• [About this task] Please pick up the blog post below about going back to a corporate job after working in an emergency department, and continue it from its final sentence, leaving the material that follows it aside.
╭─ Selected excerpt
Quick recap for those just joining my blog: A little more than 3 1/2 years ago, I was laid off from my overly well-paid corporate job. In the interim, I worked part time in a Level 1 medical center emergency department (that I actually volunteered at once a week while I worked at my overly well-paid corporate job.) A month ago, a former coworker of mine swooped in and saved me from food stamps and hired me back into the corporate world. I was so thankful to have an income again. Although I hate the company I work for, I sold my soul ONCE AGAIN to the corporate devil in order to pay my 3-months-late cable and phone bills. My son was ecstatic because he missed having a good Christmas.
Fast forward to today.
It's ridiculous how much I'm being paid for what I do but it's always been like that for this company. I didn't take over someone's job - it was created for a new project so I pretty much had nothing to do the first few weeks. I just sat in my cubicle, staring at the walls, missing my puppy, and making money. Which was cool. Hell, I finished the whole "Hunger Games" trilogy in my first two weeks! Then the thoughts started.
What am I doing here? I'm not helping anyone but myself. But I desperately need money. How desperately? I've seen people die in the ER. I've comforted their families. I can't even tell you how many babies I've seen blue and pulseless because their well-meaning mamas wanted them to sleep with them. I saw my colleagues try to resuscitate a 9-month-old baby boy, only to have to call his time of death while he was wearing nothing but a diaper. I tried to entertain his 2-year-old brother while their mother sobbed over his body. Two weeks later she was charged with manslaughter because she shook her baby to death.
I was taught CPR at my corporate job because my boss thought it would look good on our annual evaluations. After they laid me off, I saw CPR performed in real life too many times. I learned that if you come into the ER with people pumping your chest, you likely won't live. (Well, there was one exception: A woman who dealt cards on our local casino boat collapsed due to an apparent heart attack. The EMTs jumped into action and attached a defibrillating device to her. She rolled into the ER conscious and scared. She was the only one I saw who ever survived a cardiac arrest.)
╰─
╭─ Dataset content
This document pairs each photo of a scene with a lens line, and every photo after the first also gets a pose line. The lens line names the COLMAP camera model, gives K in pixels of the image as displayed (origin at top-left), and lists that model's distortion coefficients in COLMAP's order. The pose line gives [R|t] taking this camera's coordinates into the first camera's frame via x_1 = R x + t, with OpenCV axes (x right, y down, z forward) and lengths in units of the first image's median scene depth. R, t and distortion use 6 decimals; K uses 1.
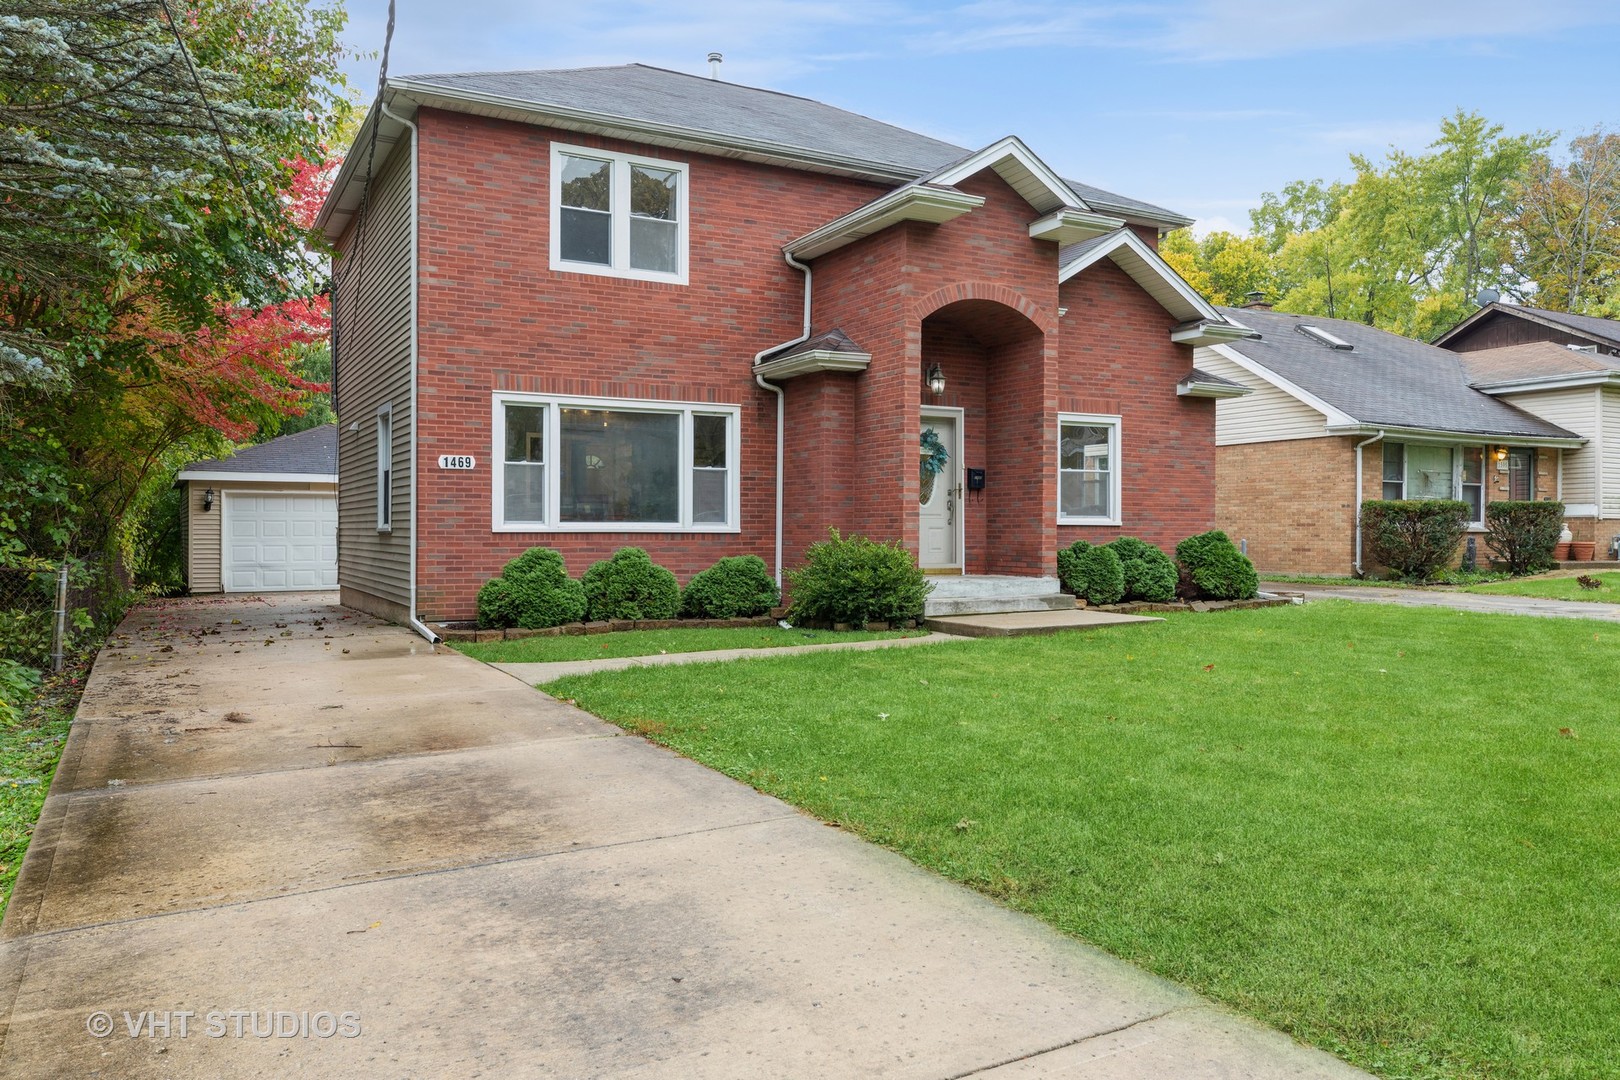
lens RADIAL K [[1168.1, 0, 814.1], [0, 1168.1, 539.0], [0, 0, 1]] dist [-0.007175, -0.000321]
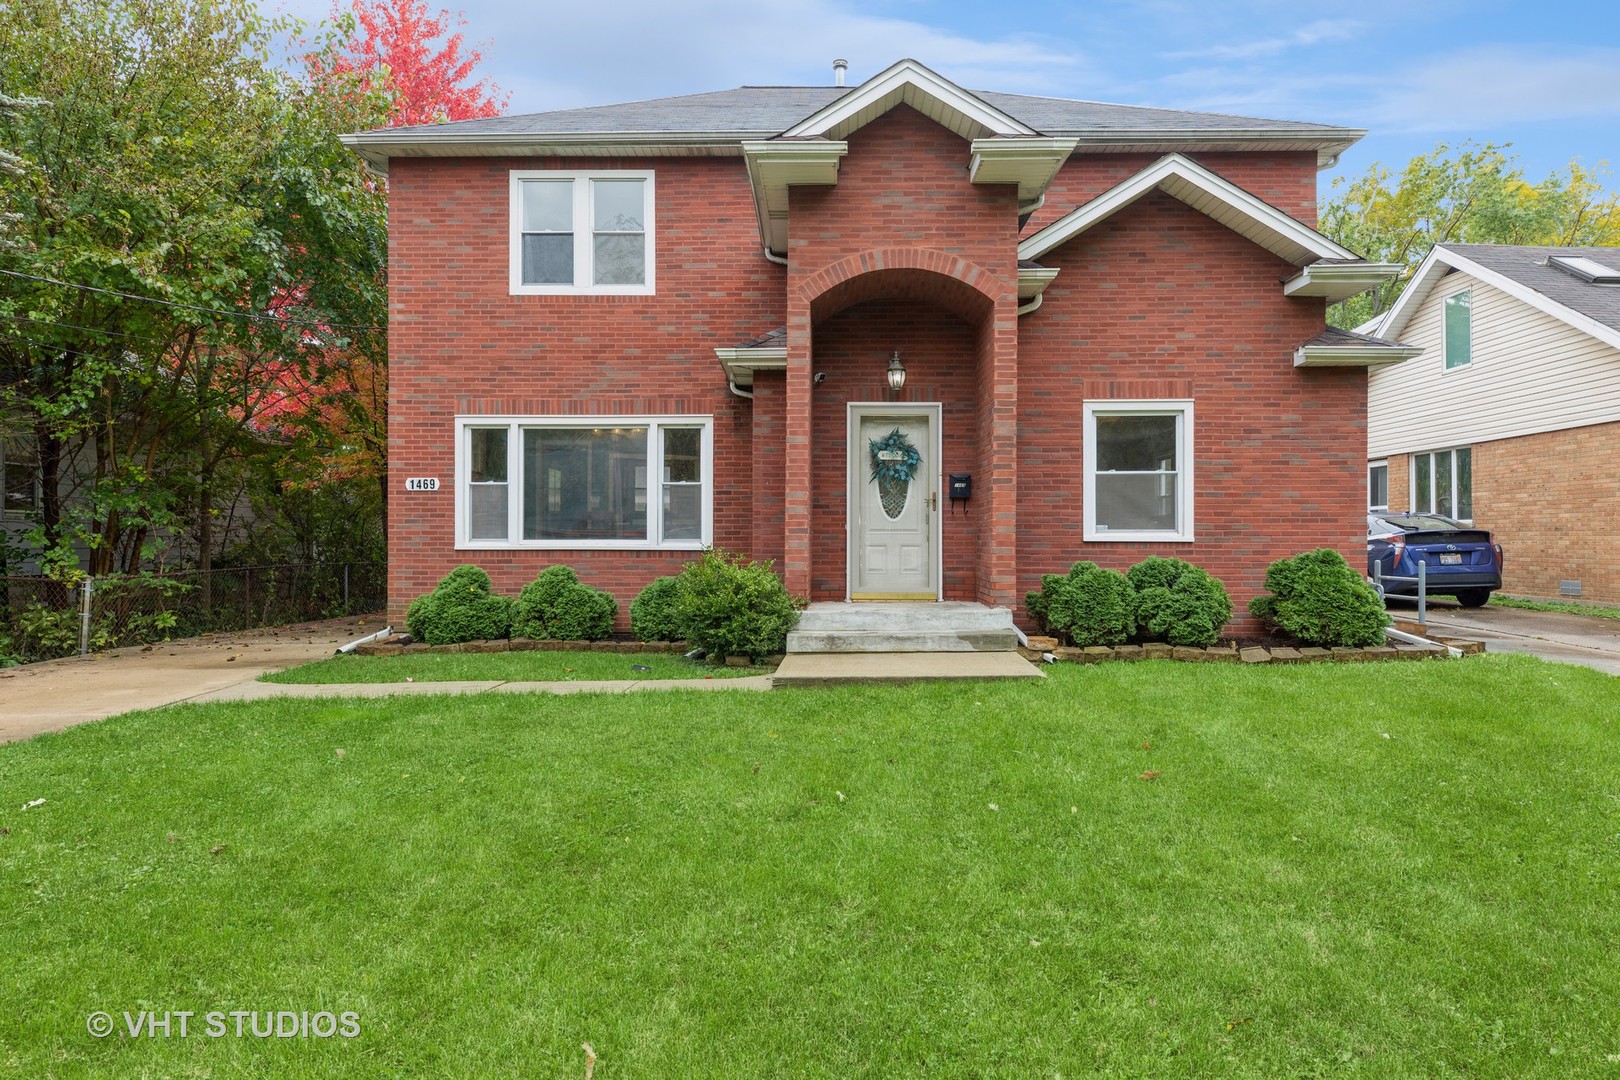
lens RADIAL K [[1010.3, 0, 808.3], [0, 1010.3, 539.1], [0, 0, 1]] dist [0.002351, -0.000826]
pose [[0.872105, -0.000991, -0.489317, 0.426470], [-0.002571, 0.999975, -0.006607, -0.009641], [0.489312, 0.007020, 0.872081, 0.341946]]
╰─
• [Task output]
So I sit in my cubicle and listen to the people around me get upset over ignorant coworkers who don't understand their deadlines and won't work with them to MAKE THIS DAMN POWERPOINT PROJECT COME TOGETHER.
And I think of the 40-something dentist with tattoos who had a sudden heart attack in front of his family and lived for 3 days before succumbing. And I think of the eldery lady who turned her car in front of others and died on her daughter's birthday. And I think of the young girl and her boyfriend who brought in their unresponsive 1-year-old little girl. I sat with them because our pastoral services weren't there yet and listened to their story of not being able to wake the baby for some reason. I later saw both of them in our newspaper being arrested for abuse and manslaughter in her death. And I think of the Indian girl (whose husband works at my company) who died with her unborn daughter while 8 months pregnant. I never knew what happened to them, only that the baby had been passed for a while.
And I think I can't sit in a cubicle anymore because the world is bigger than these proverbial first-world problems. There are too many people out there whom I can comfort. I'm making more money than I deserve but I crave certain creature comforts that require money. And my baby wants Santa to bring him lots of presents. So I'm good. I'm good.
I don't know how much longer I can pretend to be okay with this.